Writing a description of a single object is always a good exercise. If you add another thing, write about two objects, you can compare and contrast them. Add a third and you have a set and the possibilities multiply. The set is often more interesting than the objects contained in the set.
Sets go beyond mathematics. They are they ways we organize our lives. Two objects are interesting—three is a collection. Look around you: the things that you use and value are often found in groups of at least three. My desk contains no fewer than ten manual writing implements at any one time. Observing that alone would give you a clue that I may be a writer.
Here’s my example:
Above my office bookshelf I have a selection of science fiction pulp magazines. I’ve had each carefully prepared and framed with museum-quality mounting. The entire issue is carefully preserved—not just the cover. They are also primarily Volume 1, Number 1 issues (accept for the three issues of Astounding carrying the serialization of Robert A. Heinlein’s “Double Star”).
One of my favorites is a single frame holding three small format magazines, each v.1, no.1. They are a set: Vanguard, Venture, Vortex.
Their covers are endlessly fascinating. Vanguard shows the tail of a blasting rocket in space where an unlucky astronaut has fallen into the fiery exhaust. Venture’s cover has a powerful, bare-chested caged man in the background. He appears dominated by the strong, redheaded women in the foreground. Her breasts are covered by metallic cones and she wears a sheer top. It is clear that she is in charge, but of what? Vortex displays either a giant microscope focused on a man and a women fallen upon the slide surface, or is it a miniature couple, reduced in some mysterious way?

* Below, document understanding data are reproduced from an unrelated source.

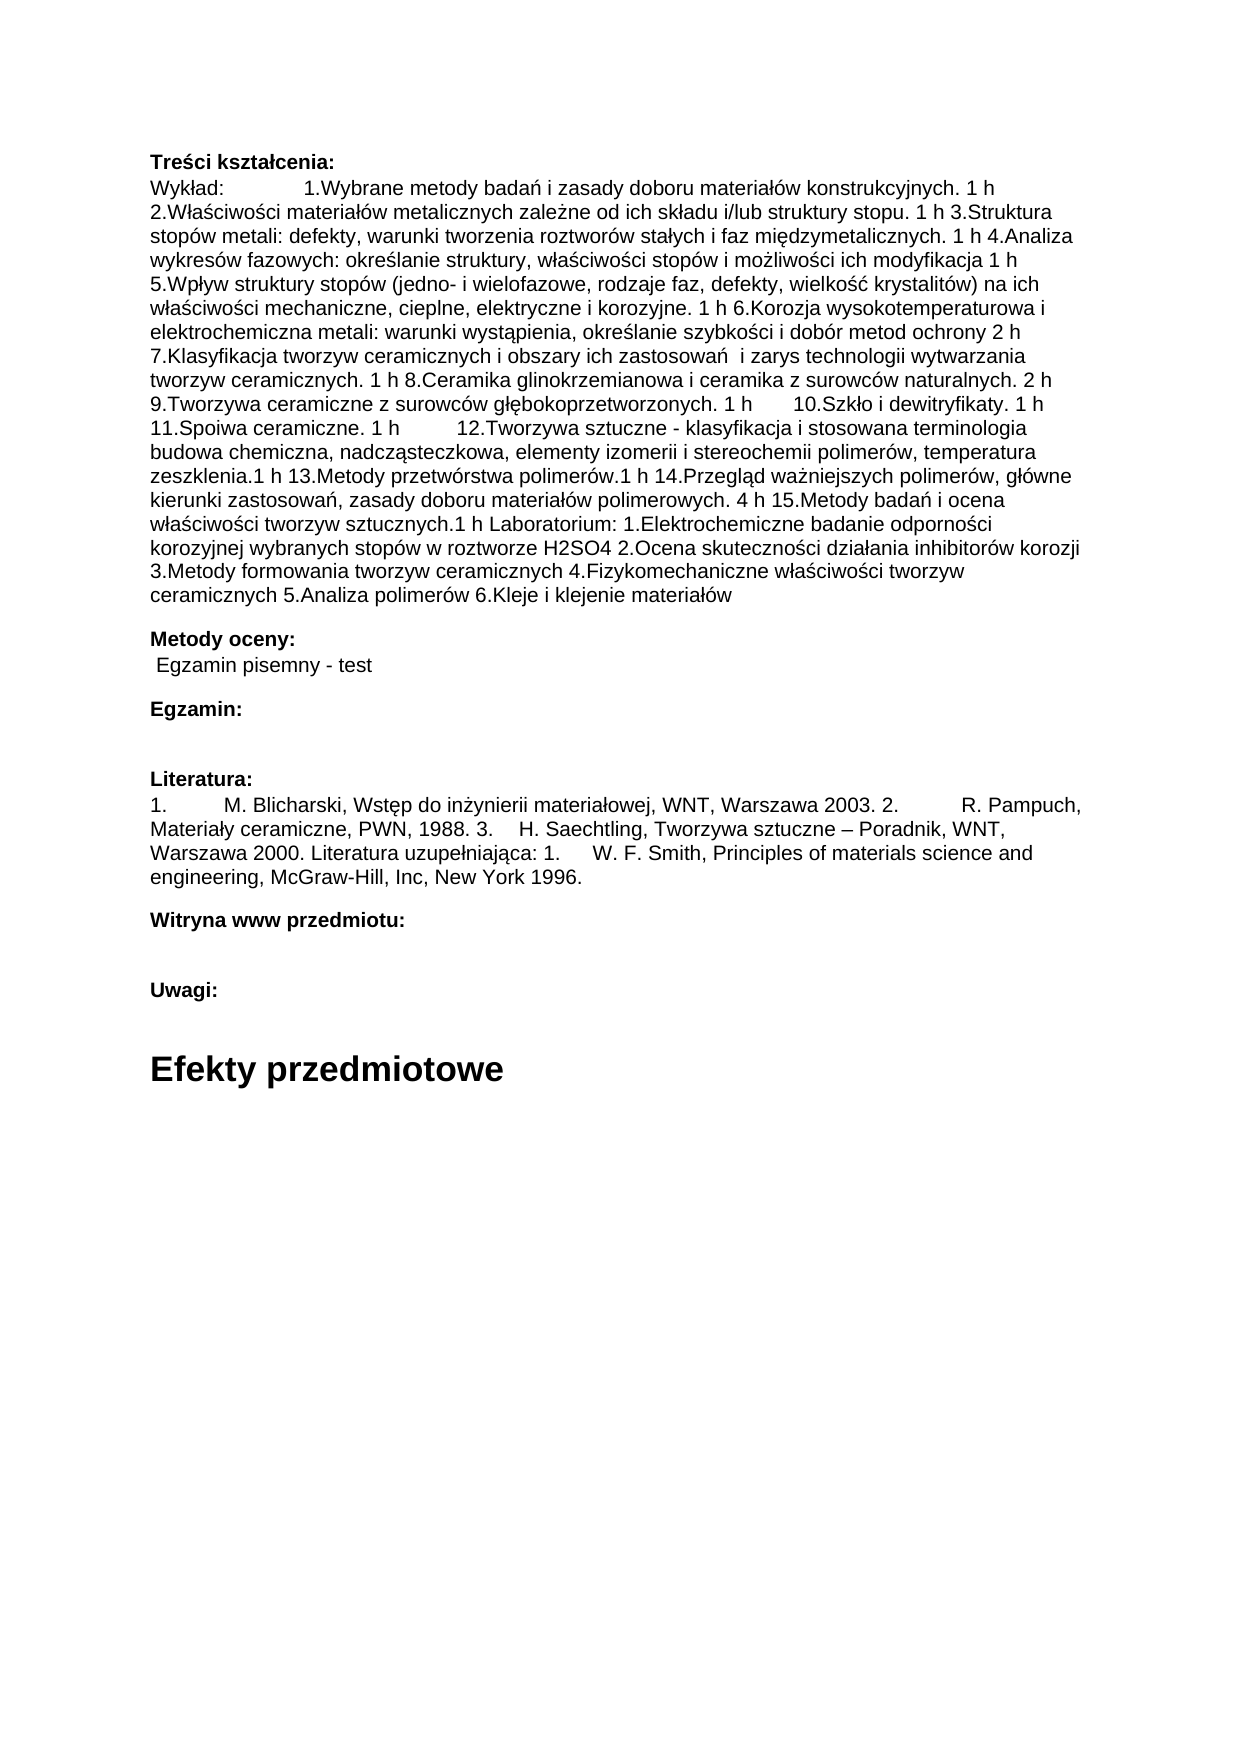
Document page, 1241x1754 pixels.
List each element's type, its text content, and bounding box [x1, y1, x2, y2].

text Egzamin pisemny - test [150, 653, 1090, 677]
text Uwagi: [150, 978, 1090, 1002]
text Treści kształcenia: [150, 150, 1090, 174]
subtitle Efekty przedmiotowe [150, 1048, 1090, 1089]
text Egzamin: [150, 697, 1090, 721]
text Witryna www przedmiotu: [150, 908, 1090, 932]
text Wykład: 1.Wybrane metody badań i zasady doboru materiałów konstrukcyjnych. 1 h 2.Właściwości materiałów metalicznych zależne od ich składu i/lub struktury stopu. 1 h 3.Struktura stopów metali: defekty, warunki tworzenia roztworów stałych i faz międzymetalicznych. 1 h 4.Analiza wykresów fazowych: określanie struktury, właściwości stopów i możliwości ich modyfikacja 1 h 5.Wpływ struktury stopów (jedno- i wielofazowe, rodzaje faz, defekty, wielkość krystalitów) na ich właściwości mechaniczne, cieplne, elektryczne i korozyjne. 1 h 6.Korozja wysokotemperaturowa i elektrochemiczna metali: warunki wystąpienia, określanie szybkości i dobór metod ochrony 2 h 7.Klasyfikacja tworzyw ceramicznych i obszary ich zastosowań i zarys technologii wytwarzania tworzyw ceramicznych. 1 h 8.Ceramika glinokrzemianowa i ceramika z surowców naturalnych. 2 h 9.Tworzywa ceramiczne z surowców głębokoprzetworzonych. 1 h 10.Szkło i dewitryfikaty. 1 h 11.Spoiwa ceramiczne. 1 h 12.Tworzywa sztuczne - klasyfikacja i stosowana terminologia budowa chemiczna, nadcząsteczkowa, elementy izomerii i stereochemii polimerów, temperatura zeszklenia.1 h 13.Metody przetwórstwa polimerów.1 h 14.Przegląd ważniejszych polimerów, główne kierunki zastosowań, zasady doboru materiałów polimerowych. 4 h 15.Metody badań i ocena właściwości tworzyw sztucznych.1 h Laboratorium: 1.Elektrochemiczne badanie odporności korozyjnej wybranych stopów w roztworze H2SO4 2.Ocena skuteczności działania inhibitorów korozji 3.Metody formowania tworzyw ceramicznych 4.Fizykomechaniczne właściwości tworzyw ceramicznych 5.Analiza polimerów 6.Kleje i klejenie materiałów [150, 176, 1090, 607]
text Literatura: [150, 767, 1090, 791]
text 1. M. Blicharski, Wstęp do inżynierii materiałowej, WNT, Warszawa 2003. 2. R. Pampuch, Materiały ceramiczne, PWN, 1988. 3. H. Saechtling, Tworzywa sztuczne – Poradnik, WNT, Warszawa 2000. Literatura uzupełniająca: 1. W. F. Smith, Principles of materials science and engineering, McGraw-Hill, Inc, New York 1996. [150, 793, 1090, 888]
text Metody oceny: [150, 627, 1090, 651]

Each cover promises a story, action, and exotic adventure. I’ve learned that most of these magazines, called, “pulps” because of the poor quality paper used in their printing, also have equally poor writing, but not all do. Within their covers the greats of the golden era learned their trade and built a powerful genre. The stories, good or bad, were wrapped in glorious, lurid covers. There’s a promise in these covers. And that’s why I display them in the room where I write, where I work.
For today’s assignment, take three like objects, even if they are very little alike, and write about them. You can spend some time, but not much, describing them. Your task with this assignment is to talk about them as a whole, a set. What does the set itself evoke? What does combining these objects unlock, allow you to think and then write about?
It shouldn’t take you long to look at your surroundings, find three like objects and begin writing about them as a single thing.